**** Provided data ****

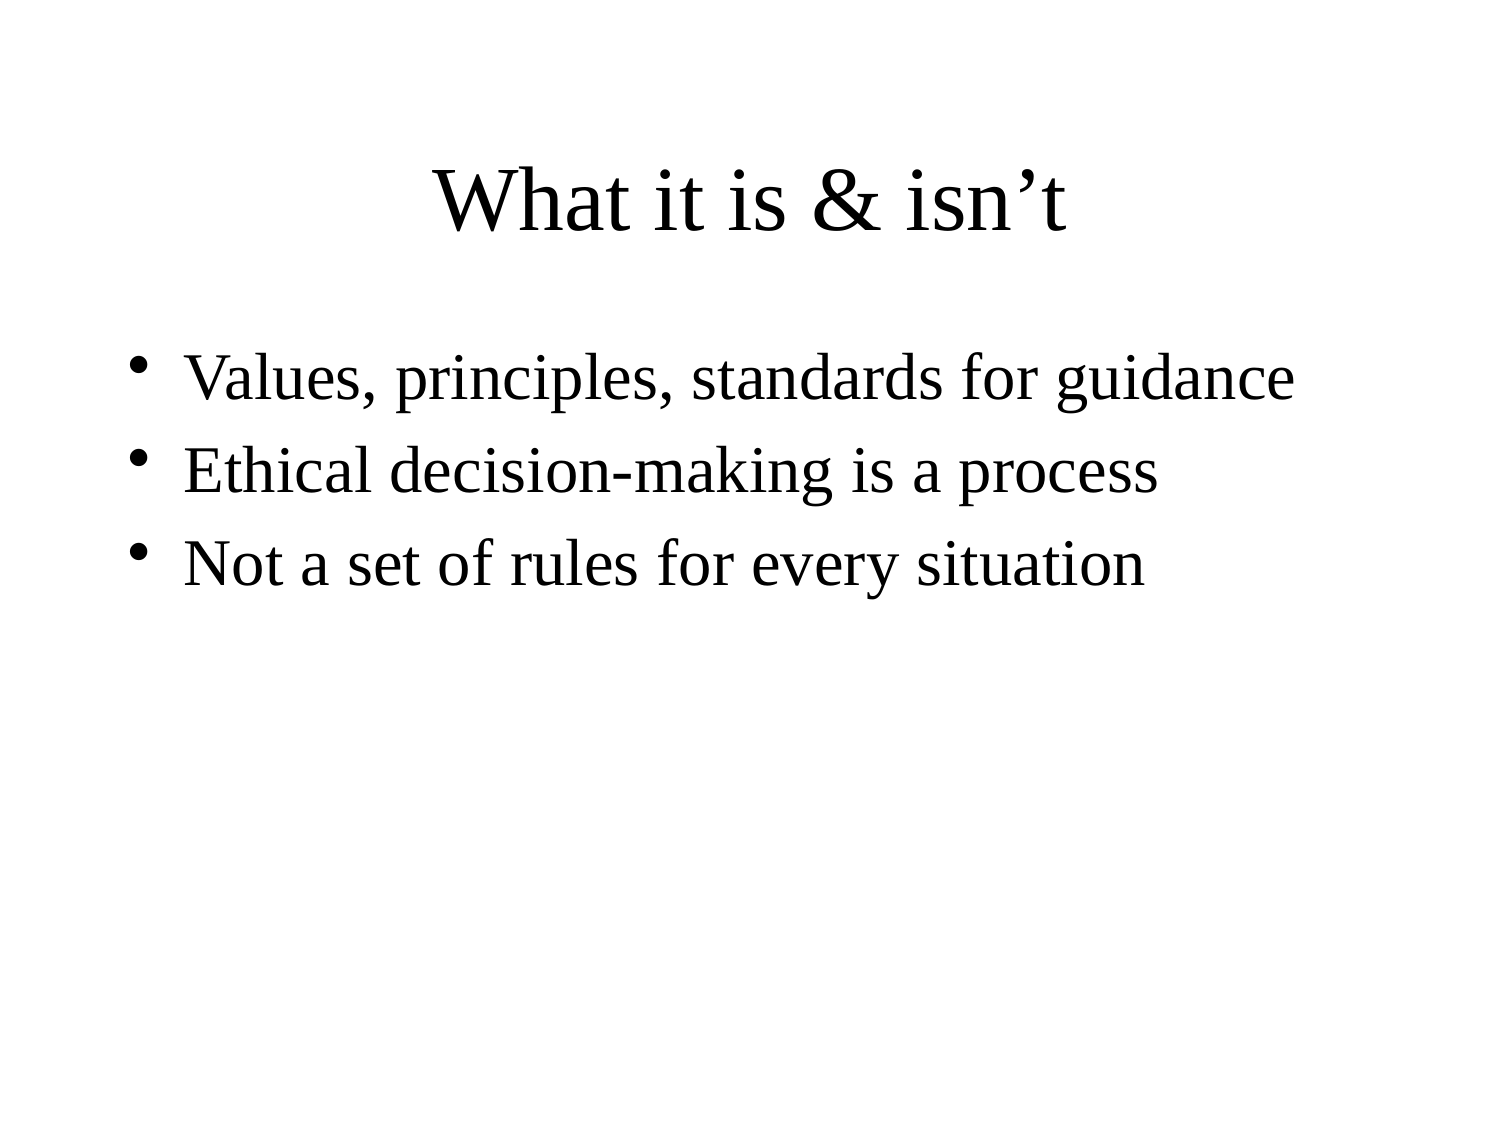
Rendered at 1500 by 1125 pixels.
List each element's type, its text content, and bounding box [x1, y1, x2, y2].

list Values, principles, standards for guidance Ethical decision-making is a process Not a set of rules for every situation [112, 324, 1388, 1001]
title What it is & isn’t [112, 99, 1388, 288]
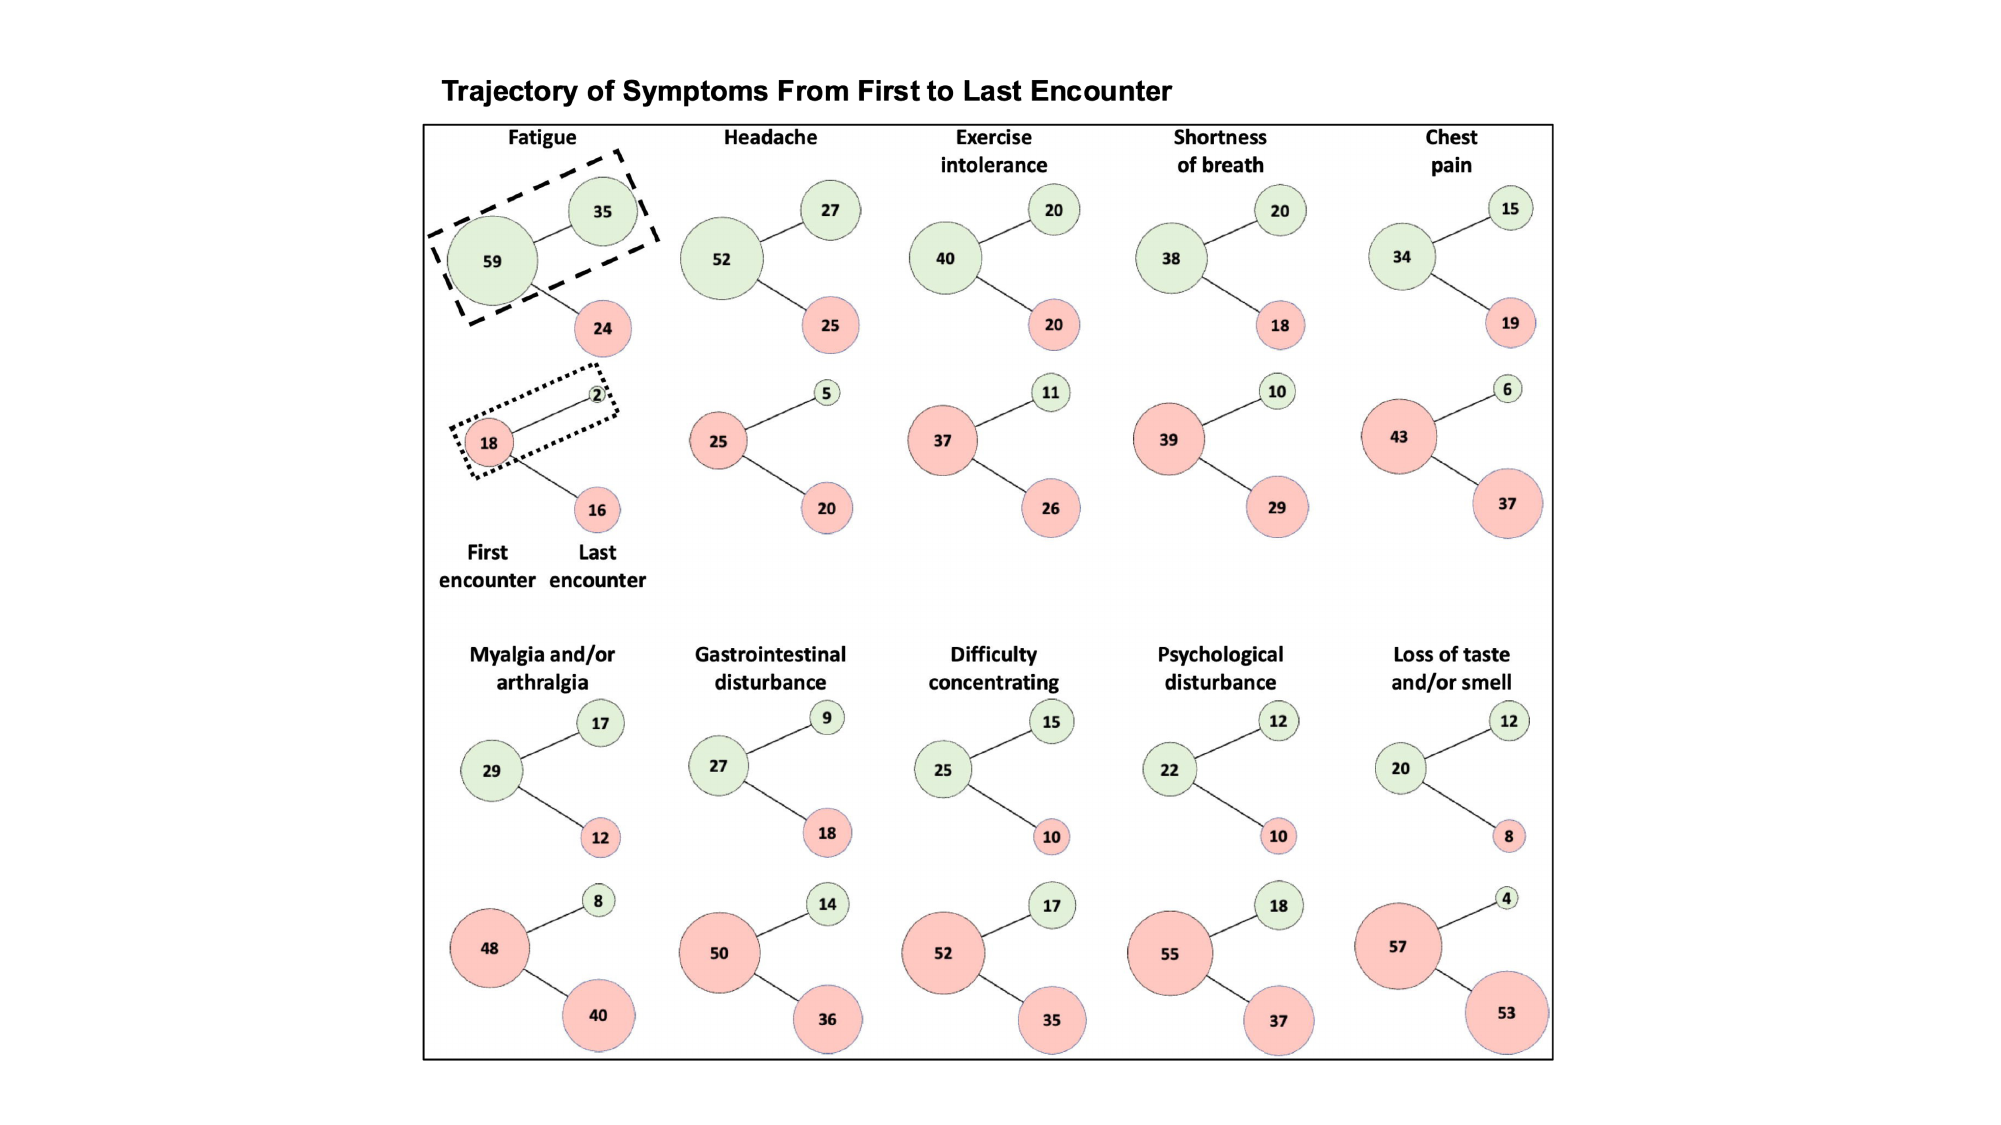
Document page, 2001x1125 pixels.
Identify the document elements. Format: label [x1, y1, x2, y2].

picture [422, 62, 1578, 1062]
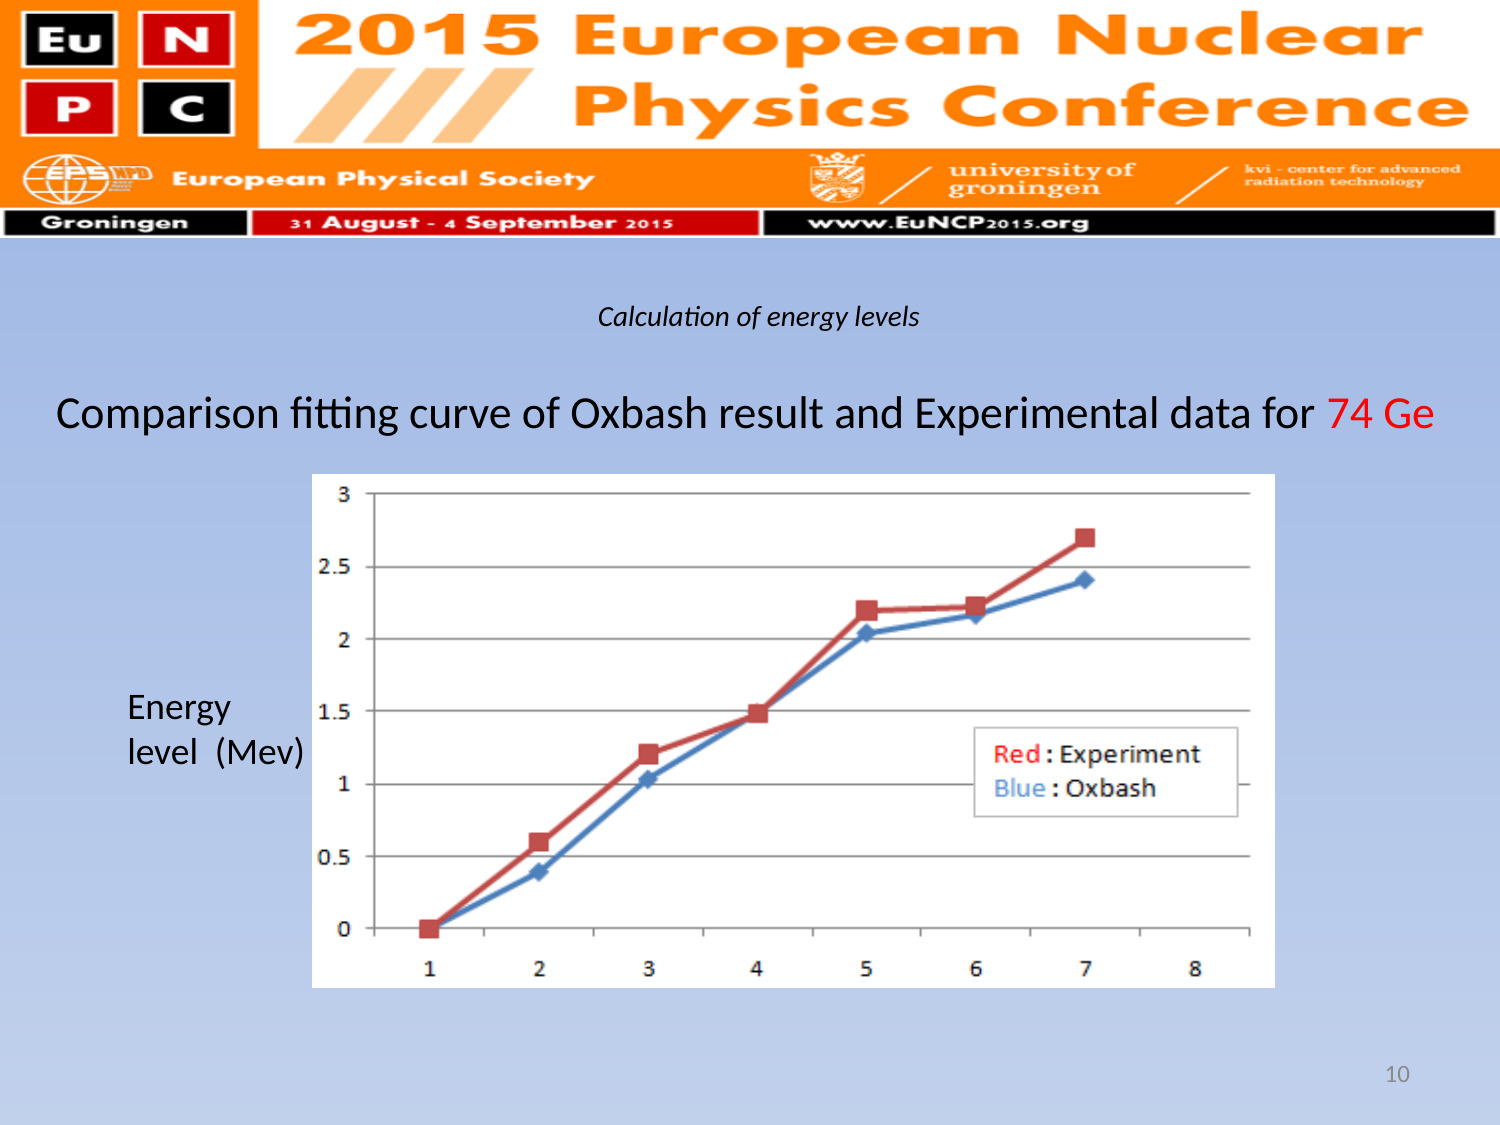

****

→ **Problem requirements**
What is needed is an exact reprint of every entry, pictures excluded.

→ **Solution for this problem**
Rendered at 1500 by 1125 pixels.
List each element's type, its text content, and bounding box [x1, y1, x2, y2].

list Values, principles, standards for guidance Ethical decision-making is a process Not a set of rules for every situation [112, 324, 1388, 1001]
title What it is & isn’t [112, 99, 1388, 288]
Document page, 2001x1125 pixels.
Identify the document elements. Format: label [x1, y1, x2, y2].

picture [422, 62, 1578, 1062]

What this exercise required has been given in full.